=== Begin Enclosure ===

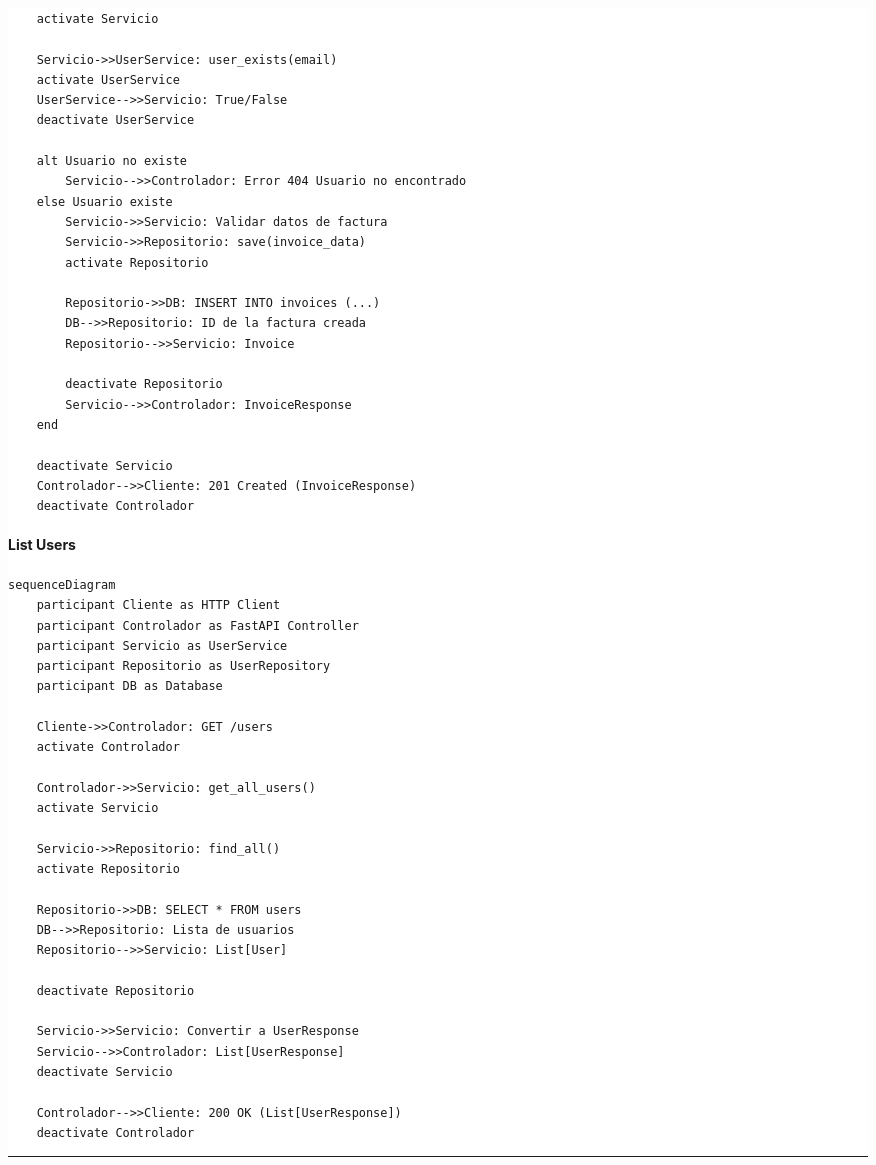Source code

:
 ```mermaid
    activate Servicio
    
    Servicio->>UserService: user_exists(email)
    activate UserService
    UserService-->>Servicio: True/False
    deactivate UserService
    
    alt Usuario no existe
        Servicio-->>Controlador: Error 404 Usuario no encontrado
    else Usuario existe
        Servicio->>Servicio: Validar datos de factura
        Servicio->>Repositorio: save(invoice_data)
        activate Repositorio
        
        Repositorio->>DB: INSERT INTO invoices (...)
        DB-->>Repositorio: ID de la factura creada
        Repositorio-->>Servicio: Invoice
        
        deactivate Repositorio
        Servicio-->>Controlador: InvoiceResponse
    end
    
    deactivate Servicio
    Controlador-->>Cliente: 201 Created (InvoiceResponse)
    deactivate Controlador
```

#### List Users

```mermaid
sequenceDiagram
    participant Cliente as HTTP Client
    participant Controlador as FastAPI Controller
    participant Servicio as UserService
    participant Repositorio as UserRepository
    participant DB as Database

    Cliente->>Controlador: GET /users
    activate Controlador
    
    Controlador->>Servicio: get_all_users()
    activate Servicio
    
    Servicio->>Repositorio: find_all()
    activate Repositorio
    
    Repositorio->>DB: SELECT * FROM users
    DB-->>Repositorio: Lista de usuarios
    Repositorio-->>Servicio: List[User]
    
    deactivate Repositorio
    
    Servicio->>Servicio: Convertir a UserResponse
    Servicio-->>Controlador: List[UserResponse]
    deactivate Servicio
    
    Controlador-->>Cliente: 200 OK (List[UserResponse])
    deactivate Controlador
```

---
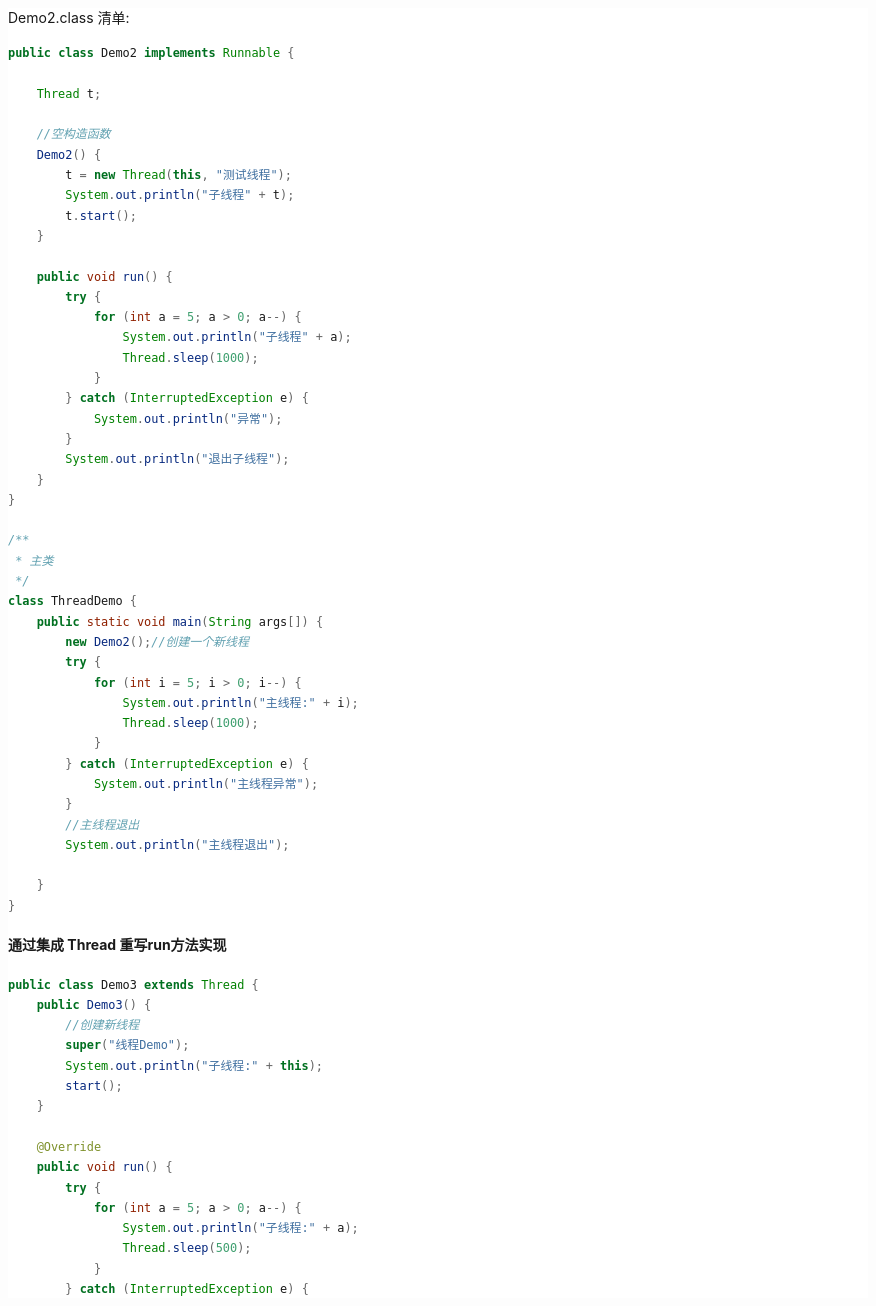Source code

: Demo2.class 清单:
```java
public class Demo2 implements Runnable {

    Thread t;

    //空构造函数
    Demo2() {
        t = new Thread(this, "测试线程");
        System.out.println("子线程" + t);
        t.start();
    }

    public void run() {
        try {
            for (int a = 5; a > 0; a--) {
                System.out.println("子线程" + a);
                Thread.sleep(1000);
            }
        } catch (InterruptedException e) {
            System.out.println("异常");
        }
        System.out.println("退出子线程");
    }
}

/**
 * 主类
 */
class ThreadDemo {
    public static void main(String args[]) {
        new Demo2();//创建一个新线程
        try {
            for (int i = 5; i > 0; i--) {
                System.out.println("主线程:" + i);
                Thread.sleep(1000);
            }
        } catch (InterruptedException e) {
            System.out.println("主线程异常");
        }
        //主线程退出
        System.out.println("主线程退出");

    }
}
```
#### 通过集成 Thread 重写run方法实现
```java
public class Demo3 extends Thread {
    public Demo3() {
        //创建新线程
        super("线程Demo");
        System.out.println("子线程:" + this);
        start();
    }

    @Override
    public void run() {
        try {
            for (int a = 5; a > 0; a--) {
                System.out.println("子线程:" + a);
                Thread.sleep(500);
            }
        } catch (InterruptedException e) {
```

=== End Enclosure ===

» **YOUR GOAL**:
Give back all of the entries verbatim, but without pictures.

» **RESPONSE**:
Source code

:
 ```mermaid
    activate Servicio
    
    Servicio->>UserService: user_exists(email)
    activate UserService
    UserService-->>Servicio: True/False
    deactivate UserService
    
    alt Usuario no existe
        Servicio-->>Controlador: Error 404 Usuario no encontrado
    else Usuario existe
        Servicio->>Servicio: Validar datos de factura
        Servicio->>Repositorio: save(invoice_data)
        activate Repositorio
        
        Repositorio->>DB: INSERT INTO invoices (...)
        DB-->>Repositorio: ID de la factura creada
        Repositorio-->>Servicio: Invoice
        
        deactivate Repositorio
        Servicio-->>Controlador: InvoiceResponse
    end
    
    deactivate Servicio
    Controlador-->>Cliente: 201 Created (InvoiceResponse)
    deactivate Controlador
```

#### List Users

```mermaid
sequenceDiagram
    participant Cliente as HTTP Client
    participant Controlador as FastAPI Controller
    participant Servicio as UserService
    participant Repositorio as UserRepository
    participant DB as Database

    Cliente->>Controlador: GET /users
    activate Controlador
    
    Controlador->>Servicio: get_all_users()
    activate Servicio
    
    Servicio->>Repositorio: find_all()
    activate Repositorio
    
    Repositorio->>DB: SELECT * FROM users
    DB-->>Repositorio: Lista de usuarios
    Repositorio-->>Servicio: List[User]
    
    deactivate Repositorio
    
    Servicio->>Servicio: Convertir a UserResponse
    Servicio-->>Controlador: List[UserResponse]
    deactivate Servicio
    
    Controlador-->>Cliente: 200 OK (List[UserResponse])
    deactivate Controlador
```

---
Source code

: Demo2.class 清单:
```java
public class Demo2 implements Runnable {

    Thread t;

    //空构造函数
    Demo2() {
        t = new Thread(this, "测试线程");
        System.out.println("子线程" + t);
        t.start();
    }

    public void run() {
        try {
            for (int a = 5; a > 0; a--) {
                System.out.println("子线程" + a);
                Thread.sleep(1000);
            }
        } catch (InterruptedException e) {
            System.out.println("异常");
        }
        System.out.println("退出子线程");
    }
}

/**
 * 主类
 */
class ThreadDemo {
    public static void main(String args[]) {
        new Demo2();//创建一个新线程
        try {
            for (int i = 5; i > 0; i--) {
                System.out.println("主线程:" + i);
                Thread.sleep(1000);
            }
        } catch (InterruptedException e) {
            System.out.println("主线程异常");
        }
        //主线程退出
        System.out.println("主线程退出");

    }
}
```
#### 通过集成 Thread 重写run方法实现
```java
public class Demo3 extends Thread {
    public Demo3() {
        //创建新线程
        super("线程Demo");
        System.out.println("子线程:" + this);
        start();
    }

    @Override
    public void run() {
        try {
            for (int a = 5; a > 0; a--) {
                System.out.println("子线程:" + a);
                Thread.sleep(500);
            }
        } catch (InterruptedException e) {
```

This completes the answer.